- Opening Delimiter -
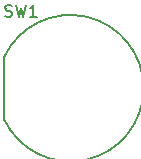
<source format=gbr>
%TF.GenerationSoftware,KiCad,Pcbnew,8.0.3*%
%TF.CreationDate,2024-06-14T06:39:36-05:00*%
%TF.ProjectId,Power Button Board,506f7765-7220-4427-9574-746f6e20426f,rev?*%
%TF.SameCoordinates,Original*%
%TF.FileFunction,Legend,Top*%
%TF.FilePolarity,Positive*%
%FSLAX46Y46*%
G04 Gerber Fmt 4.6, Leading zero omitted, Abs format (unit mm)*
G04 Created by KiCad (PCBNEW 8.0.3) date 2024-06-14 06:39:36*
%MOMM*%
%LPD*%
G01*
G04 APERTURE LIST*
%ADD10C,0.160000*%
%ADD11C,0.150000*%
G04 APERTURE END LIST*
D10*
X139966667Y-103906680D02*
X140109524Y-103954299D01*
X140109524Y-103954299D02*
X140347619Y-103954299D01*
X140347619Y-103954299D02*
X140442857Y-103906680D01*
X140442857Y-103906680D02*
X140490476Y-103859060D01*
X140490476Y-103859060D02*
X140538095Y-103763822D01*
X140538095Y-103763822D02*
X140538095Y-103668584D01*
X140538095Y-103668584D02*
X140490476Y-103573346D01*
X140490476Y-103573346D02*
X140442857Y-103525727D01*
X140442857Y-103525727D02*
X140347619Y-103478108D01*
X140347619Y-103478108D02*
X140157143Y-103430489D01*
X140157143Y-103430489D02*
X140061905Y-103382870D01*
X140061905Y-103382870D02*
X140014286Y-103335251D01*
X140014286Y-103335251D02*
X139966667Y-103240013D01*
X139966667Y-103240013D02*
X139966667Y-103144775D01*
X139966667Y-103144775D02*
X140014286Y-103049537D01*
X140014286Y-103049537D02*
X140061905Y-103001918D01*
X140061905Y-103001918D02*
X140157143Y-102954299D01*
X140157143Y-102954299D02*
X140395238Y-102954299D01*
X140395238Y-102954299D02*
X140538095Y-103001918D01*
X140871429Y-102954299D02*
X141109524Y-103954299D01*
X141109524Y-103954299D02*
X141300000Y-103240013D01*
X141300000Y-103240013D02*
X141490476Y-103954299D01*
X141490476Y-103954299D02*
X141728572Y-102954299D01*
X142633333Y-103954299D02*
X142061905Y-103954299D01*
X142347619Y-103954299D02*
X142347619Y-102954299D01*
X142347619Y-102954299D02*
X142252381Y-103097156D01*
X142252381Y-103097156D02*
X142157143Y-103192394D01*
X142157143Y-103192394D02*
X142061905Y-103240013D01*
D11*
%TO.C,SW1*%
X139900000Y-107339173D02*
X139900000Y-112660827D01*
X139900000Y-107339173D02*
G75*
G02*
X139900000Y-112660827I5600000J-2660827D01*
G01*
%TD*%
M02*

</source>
- Closing Delimiter -
• [Exercise]:
Of the lines above, show those in which "KiCad" appears.

• [Output]:
%TF.GenerationSoftware,KiCad,Pcbnew,8.0.3*%
G04 Created by KiCad (PCBNEW 8.0.3) date 2024-06-14 06:39:36*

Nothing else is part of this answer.